The year was 1935. Prohibition’s attempts at stamping out alcoholism by force had failed, but two men discovered that simply sitting down and opening up to each other could help them stop drinking. The men were Bill Wilson and Dr. Bob Smith, the founders of Alcoholics Anonymous, whose story is now told in Bill W. and Dr. Bob, a play written by the husband-and-wife team of Samuel Shem and Janet Surrey and currently at San Jose Repertory Theater in its first West Coast run.
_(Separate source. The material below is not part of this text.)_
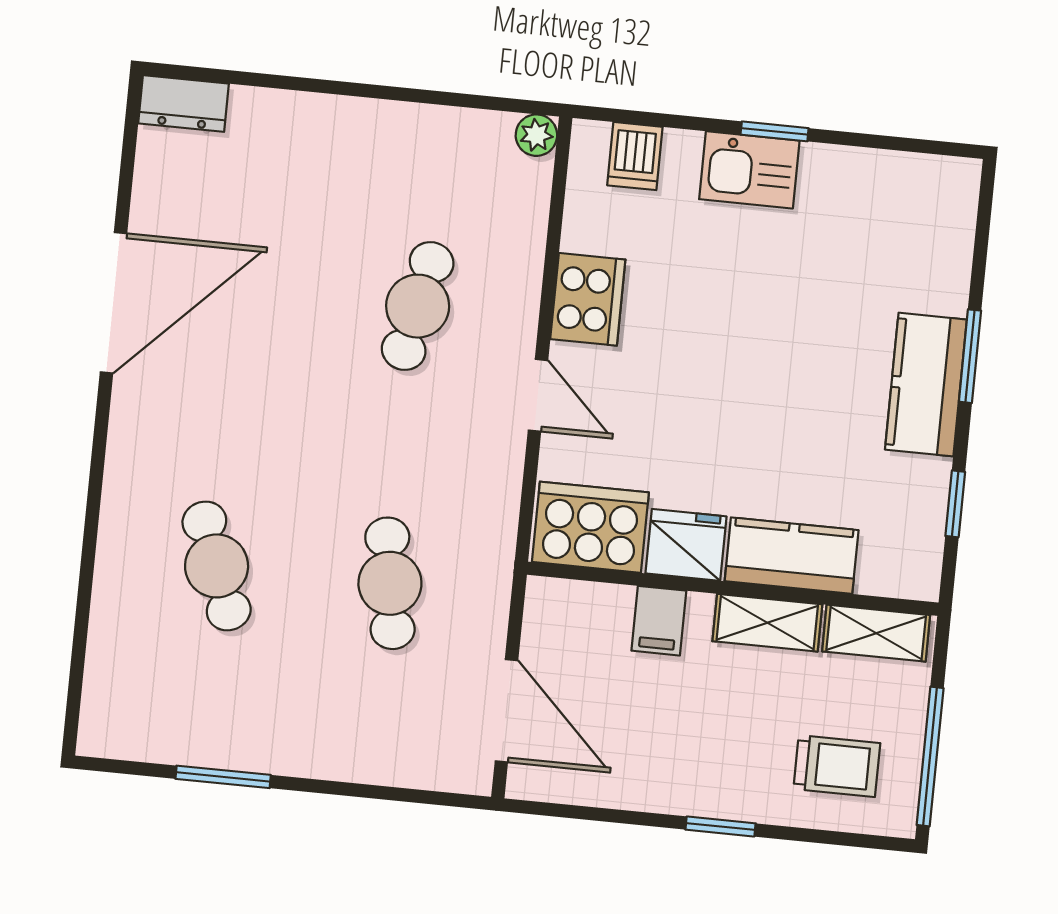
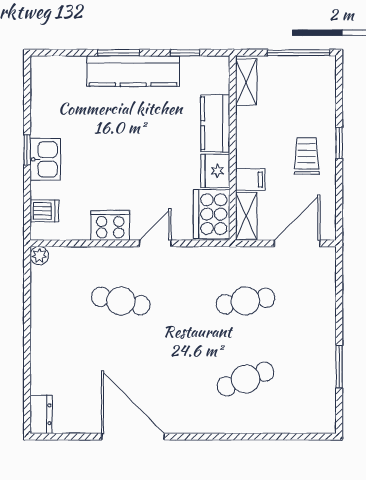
kitchen counter: (926, 385) -> (133, 71), width x1.50
shelving: (767, 623) -> (246, 216), moved
trolley: (837, 766) -> (307, 156), moved

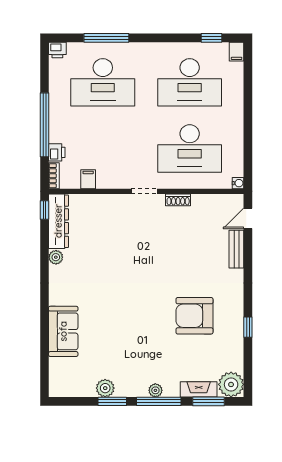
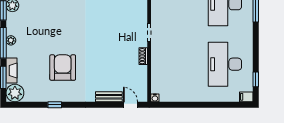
desk: (190, 148) -> (179, 64), removed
The events will be familiar to some. Bill (Ray Chambers) and Bob (Robert Sicular) meet in Akron, Ohio, help each other sober up and then seek out other alcoholics to help. They have little luck at first, but they find that in tying to help others, they stay sober themselves. The play also covers their early involvement with the Oxford Group, a Christian movement that laid some of the groundwork for AA, but also showed Bill and Bob what not to do—namely, not to preach at their fellow alcoholics but rather to “take the cotton out of your ears and put it in your mouth.”

This might sound like fodder for a syrupy inspirational story, but Bill W. and Dr. Bob takes a very honest tack, portraying its two heroes as regular men rather than saints. The play also possesses an unexpectedly sly sense of humor, while at the same time treating with appropriate seriousness the subject of alcoholism—a fact of which we are reminded by the monolithic backdrop of glowing booze bottles.

Chambers and Sicular work well together, with contrasting yet complementary performances: Bill, the slick businessman with a flair for salesmanship, “a man who could talk a dog off a meat truck,” and Bob, the older, more down-to-earth surgeon. Carrie Paff and Kandis Chappell play Bill’s and Bob’s long-suffering wives, Lois and Anne, who look upon their husbands’ project with bemused skepticism, though they eventually form a support group of their own (in real life, Lois Wilson went on to found Al-Anon, a network for the loved ones of alcoholics). Cindy Goldfield and Mike Ryan, meanwhile, do a decent job of fleshing out all the minor characters.

Though not exactly a life-changing experience, Bill W. and Dr. Bob is a shrewd, funny, moving piece of theater that is well worth seeing.